20h00. Je rejoins Cross, bloc E, rang 2, place 7. C’est marrant, je connaissais la fille à l’entrée, elle nous a surclassés ! Je ris. Finalement, de la scène électro à la scène de la Philharmonie il n’y a qu’une cravate. Je me laisse tomber dans mon fauteuil de bois et me laisse submerger. La Kammermusiksaal respire, grandiose, inspire, belle, juste belle. Le Beau quand il est Juste sait faire le Bien. Sourire.

-C’est sûr que ça change du Chalet, hein !
Oui, c’est sûr. Quelques minutes plus tard, les lumières s’endorment, les claquements résonnent, les notes. Je me perds dans les notes. Mes pensées dérivent, plaisir de la musique classique… Mes nuits avec Thomas, les livres et le bois, Allan, le champagne d’hier, le chat qui meurt sous la fenêtre, Martin qui se perd, les sourires de Mathieu, il y a longtemps, et puis Chopin, Chopin et la Waltz Op. 64 n°2, frissons, frissons.

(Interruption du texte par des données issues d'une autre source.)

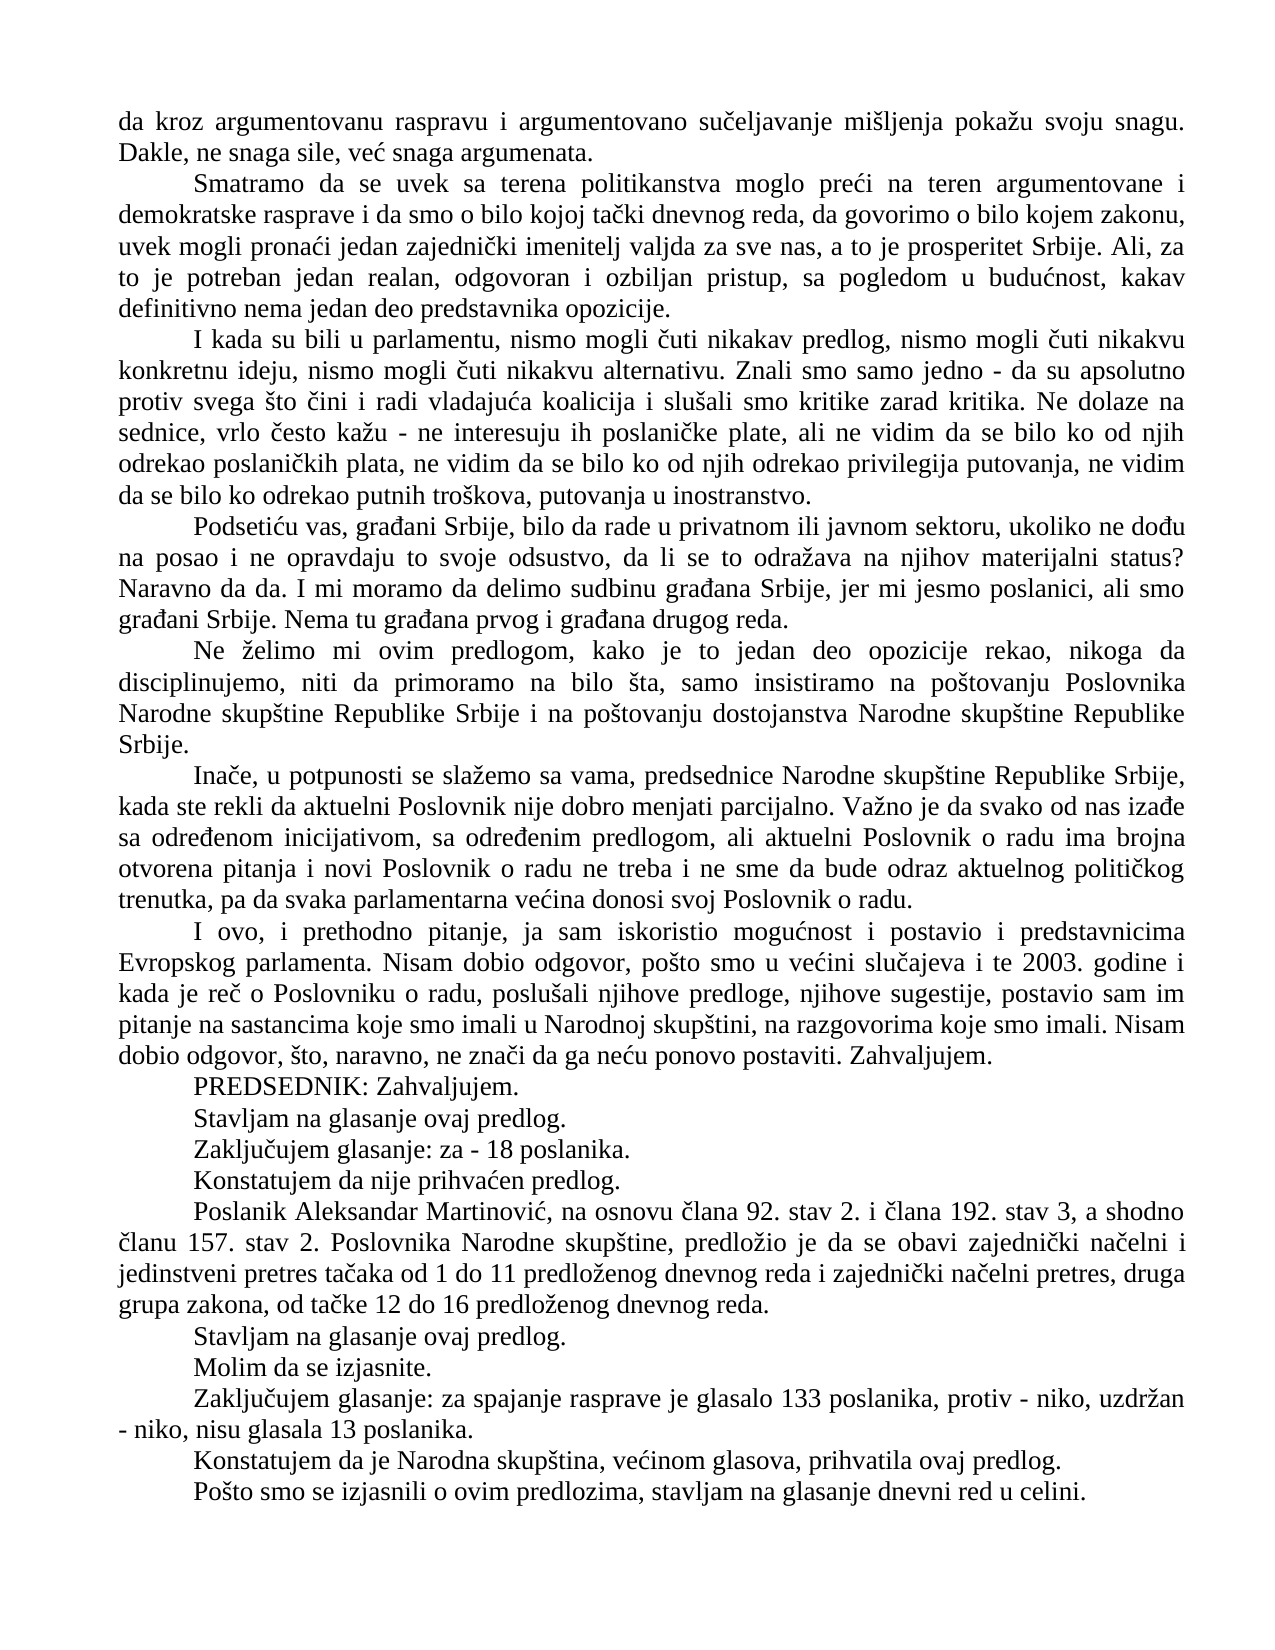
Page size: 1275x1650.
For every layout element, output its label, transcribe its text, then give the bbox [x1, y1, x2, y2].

text Konstatujem da je Narodna skupština, većinom glasova, prihvatila ovaj predlog. [118, 1444, 1186, 1475]
text Stavljam na glasanje ovaj predlog. [118, 1320, 1186, 1351]
text Molim da se izjasnite. [118, 1351, 1186, 1382]
text Pošto smo se izjasnili o ovim predlozima, stavljam na glasanje dnevni red u celini. [118, 1475, 1186, 1507]
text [118, 105, 1186, 167]
text Inače, u potpunosti se slažemo sa vama, predsednice Narodne skupštine Republike Srbije, kada ste rekli da aktuelni Poslovnik nije dobro menjati parcijalno. Važno je da svako od nas izađe sa određenom inicijativom, sa određenim predlogom, ali aktuelni Poslovnik o radu ima brojna otvorena pitanja i novi Poslovnik o radu ne treba i ne sme da bude odraz aktuelnog političkog trenutka, pa da svaka parlamentarna većina donosi svoj Poslovnik o radu. [118, 759, 1186, 915]
text Stavljam na glasanje ovaj predlog. [118, 1102, 1186, 1133]
text Ne želimo mi ovim predlogom, kako je to jedan deo opozicije rekao, nikoga da disciplinujemo, niti da primoramo na bilo šta, samo insistiramo na poštovanju Poslovnika Narodne skupštine Republike Srbije i na poštovanju dostojanstva Narodne skupštine Republike Srbije. [118, 634, 1186, 759]
text Smatramo da se uvek sa terena politikanstva moglo preći na teren argumentovane i demokratske rasprave i da smo o bilo kojoj tački dnevnog reda, da govorimo o bilo kojem zakonu, uvek mogli pronaći jedan zajednički imenitelj valjda za sve nas, a to je prosperitet Srbije. Ali, za to je potreban jedan realan, odgovoran i ozbiljan pristup, sa pogledom u budućnost, kakav definitivno nema jedan deo predstavnika opozicije. [118, 167, 1186, 323]
text I ovo, i prethodno pitanje, ja sam iskoristio mogućnost i postavio i predstavnicima Evropskog parlamenta. Nisam dobio odgovor, pošto smo u većini slučajeva i te 2003. godine i kada je reč o Poslovniku o radu, poslušali njihove predloge, njihove sugestije, postavio sam im pitanje na sastancima koje smo imali u Narodnoj skupštini, na razgovorima koje smo imali. Nisam dobio odgovor, što, naravno, ne znači da ga neću ponovo postaviti. Zahvaljujem. [118, 915, 1186, 1071]
text Konstatujem da nije prihvaćen predlog. [118, 1164, 1186, 1195]
text Zaključujem glasanje: za spajanje rasprave je glasalo 133 poslanika, protiv - niko, uzdržan - niko, nisu glasala 13 poslanika. [118, 1382, 1186, 1444]
text Poslanik Aleksandar Martinović, na osnovu člana 92. stav 2. i člana 192. stav 3, a shodno članu 157. stav 2. Poslovnika Narodne skupštine, predložio je da se obavi zajednički načelni i jedinstveni pretres tačaka od 1 do 11 predloženog dnevnog reda i zajednički načelni pretres, druga grupa zakona, od tačke 12 do 16 predloženog dnevnog reda. [118, 1195, 1186, 1320]
text I kada su bili u parlamentu, nismo mogli čuti nikakav predlog, nismo mogli čuti nikakvu konkretnu ideju, nismo mogli čuti nikakvu alternativu. Znali smo samo jedno - da su apsolutno protiv svega što čini i radi vladajuća koalicija i slušali smo kritike zarad kritika. Ne dolaze na sednice, vrlo često kažu - ne interesuju ih poslaničke plate, ali ne vidim da se bilo ko od njih odrekao poslaničkih plata, ne vidim da se bilo ko od njih odrekao privilegija putovanja, ne vidim da se bilo ko odrekao putnih troškova, putovanja u inostranstvo. [118, 323, 1186, 510]
text Zaključujem glasanje: za - 18 poslanika. [118, 1133, 1186, 1164]
text Podsetiću vas, građani Srbije, bilo da rade u privatnom ili javnom sektoru, ukoliko ne dođu na posao i ne opravdaju to svoje odsustvo, da li se to odražava na njihov materijalni status? Naravno da da. I mi moramo da delimo sudbinu građana Srbije, jer mi jesmo poslanici, ali smo građani Srbije. Nema tu građana prvog i građana drugog reda. [118, 510, 1186, 634]
text PREDSEDNIK: Zahvaljujem. [118, 1071, 1186, 1102]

C’est la pause. Mes yeux dérivent encore, jusqu’à Cross, à ma droite.

-T’en veux ?
Devant mon nez, un énorme bretzel au fromage, acheté à l’entrée de la Philharmonie. Vous avez dis cliché ? Retour brutal dans mon fauteuil, mais délicieux retour au réel. Je ris à nouveau, me délecte de ce mélange de sentiments, si fort, si beau. Il n’y a qu’ici que mon cœur vit à cent à l’heure, saute et trébuche, de sentiments en ressentis, toujours sentir, faiblir, sourire, toujours sourire.

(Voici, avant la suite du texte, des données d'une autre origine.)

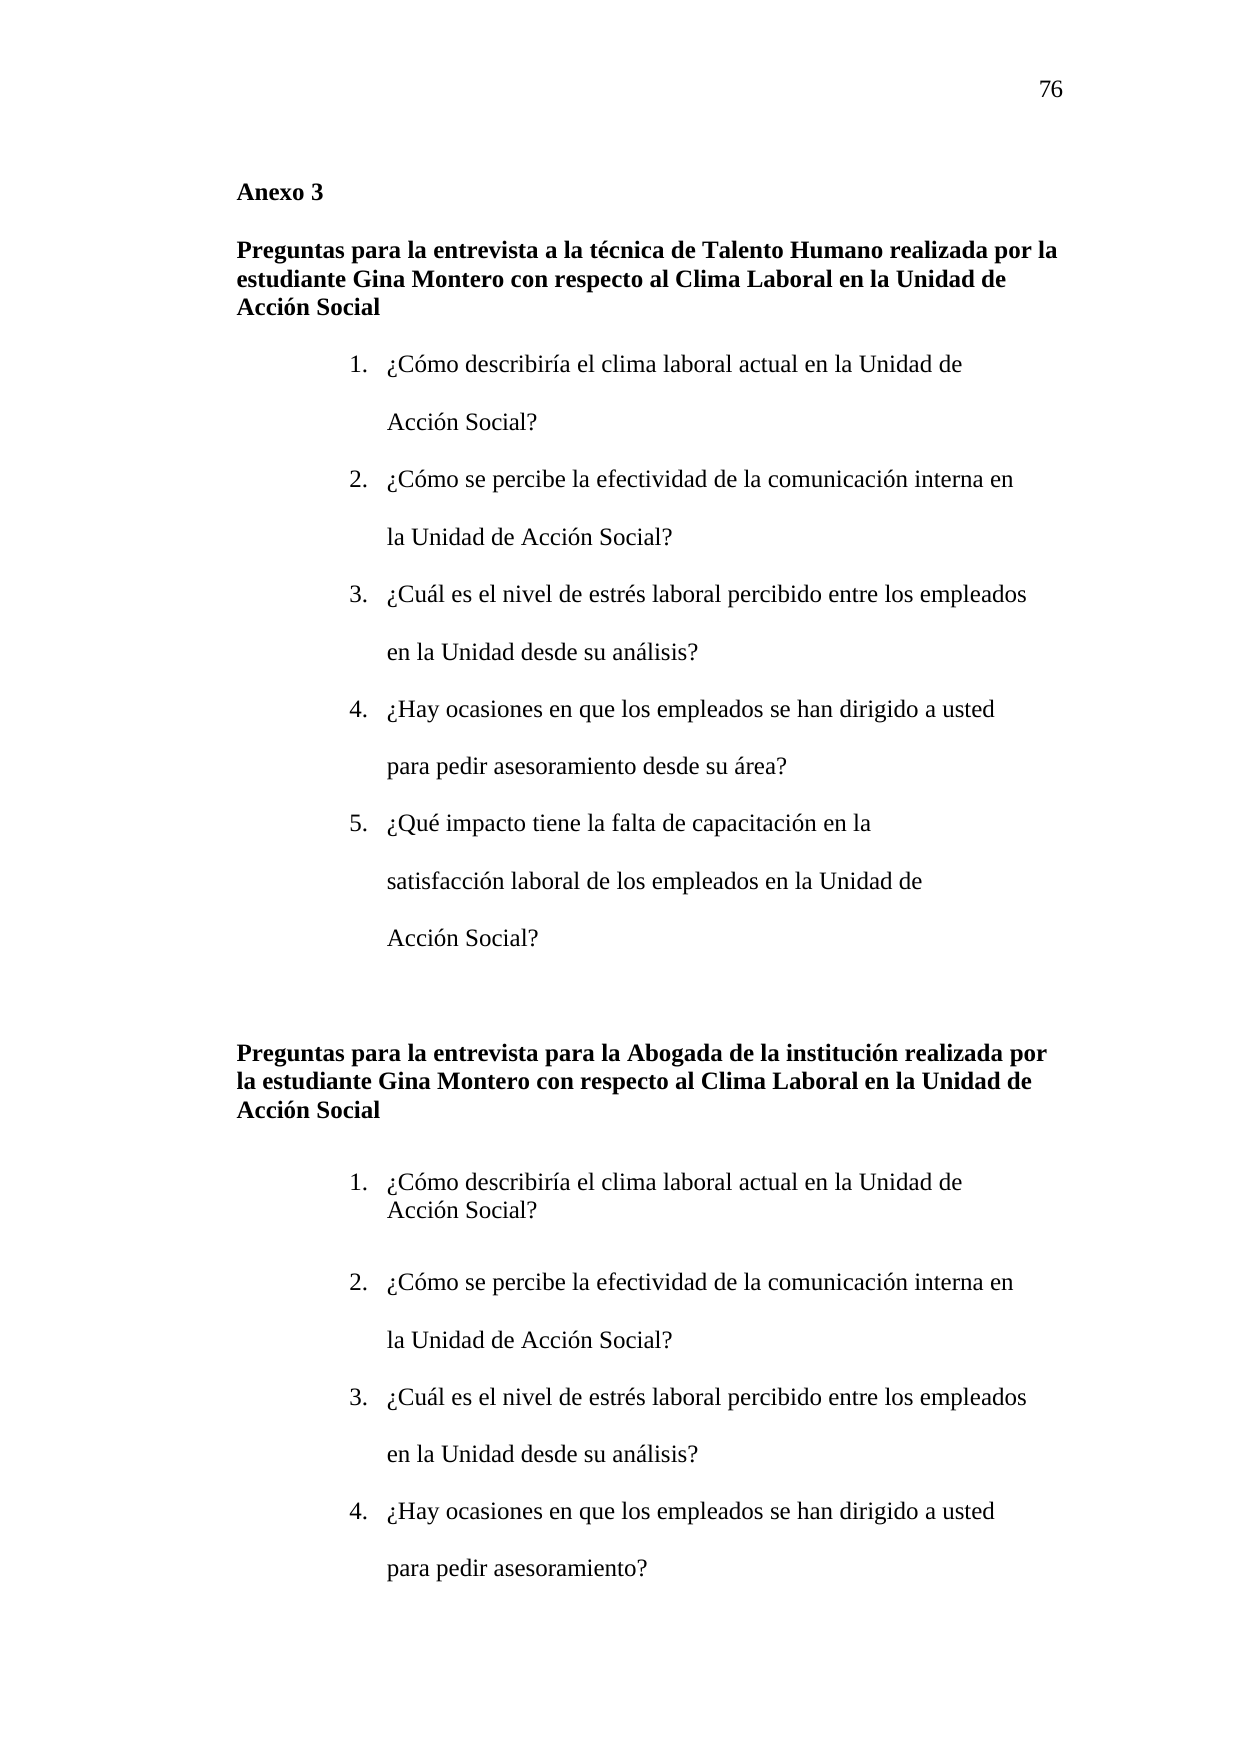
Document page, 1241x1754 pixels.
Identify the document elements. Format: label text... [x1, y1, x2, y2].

subtitle Preguntas para la entrevista para la Abogada de la institución realizada por la estudiante Gina Montero con respecto al Clima Laboral en la Unidad de Acción Social [236, 1038, 1048, 1124]
list ¿Hay ocasiones en que los empleados se han dirigido a usted para pedir asesoramiento? [349, 1496, 1043, 1582]
list ¿Cuál es el nivel de estrés laboral percibido entre los empleados en la Unidad desde su análisis? [349, 579, 1056, 666]
list ¿Cómo describiría el clima laboral actual en la Unidad de Acción Social? [349, 349, 1039, 436]
list ¿Hay ocasiones en que los empleados se han dirigido a usted para pedir asesoramiento desde su área? [349, 694, 1043, 780]
list ¿Cómo se percibe la efectividad de la comunicación interna en la Unidad de Acción Social? [349, 1267, 1037, 1354]
list ¿Cómo se percibe la efectividad de la comunicación interna en la Unidad de Acción Social? [349, 464, 1037, 551]
subtitle Anexo 3 [236, 177, 1148, 206]
subtitle Preguntas para la entrevista a la técnica de Talento Humano realizada por la estudiante Gina Montero con respecto al Clima Laboral en la Unidad de Acción Social [236, 235, 1061, 321]
list ¿Cómo describiría el clima laboral actual en la Unidad de Acción Social? [349, 1167, 1039, 1224]
list ¿Qué impacto tiene la falta de capacitación en la satisfacción laboral de los empleados en la Unidad de Acción Social? [349, 808, 994, 952]
list ¿Cuál es el nivel de estrés laboral percibido entre los empleados en la Unidad desde su análisis? [349, 1382, 1056, 1468]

Les lumières s’endorment à nouveau, le piano s’éveille et je repars, Cross avec moi, son bras contre mon bras, plaisir du partage, le bon moment, l’instant juste. J’ouvre les yeux au son d’un murmure, celui de Paul Badura-Skoda qui nous présente le dernier morceau, la Symphonie n°9 en ut majeur, D. 944, le testament de Schubert, der Abschied, composée alors qu’il ne lui restait que six semaines à vivre. J’ai appris ce morceau dans ma jeunesse, je le comprends mieux maintenant, soixante ans plus tard. Rires amusés dans la salle. J’écoute, concentrée, plus attentive que jamais. Moi aussi je le comprends un peu, parce que ce soir surtout, il y a un goût de fin dans ma bouche. Mon corps tremble depuis trois jours, quelque chose a changé, quelque chose doit changer. Presque six mois exactement que je vibre au son de la capitale, chaque jour, chaque nuit, chaque seconde. Demain je rentre en France. Et avec mon avion s’envolent les quelques habitudes de ce premier quotidien. A mon retour, plus de Max, plus de restaurant, certainement plus de Mathieu, moins de Martin. Sept pages de pause, et un nouveau chapitre. Le deuxième, certainement pas le dernier. Nouveaux personnages, je les connais déjà, féminins cette fois, et n’en ai pas encore parlé. Sourire. Et puis cette fenêtre, qui me brûle, m’aveugle, m’obsède. Foutue fenêtre que je connais trop bien, ce vide derrière toi qui m’appelle, m’attire. Ce deuxième chapitre commencera par une chute, plonger, plonger au corps de mon cœur, écrire, écrire, écrire. Un exil, pour un deuxième roman. Vivre Berlin comme à l’origine : en écrivain. Applaudissements, départs, Cross enfoncé dans son fauteuil tourne la tête vers moi. Regard sur mes doigts qui s’agitent, il a compris.

-Eh Jule, c’est qu’une semaine hein ! Mardi, tu reviens à la maison !
Je souris, émue. A la maison. Exactement. Qu’importent les changements, qu’importent mes vies, mes choix, mes délires. Berlin. La maison.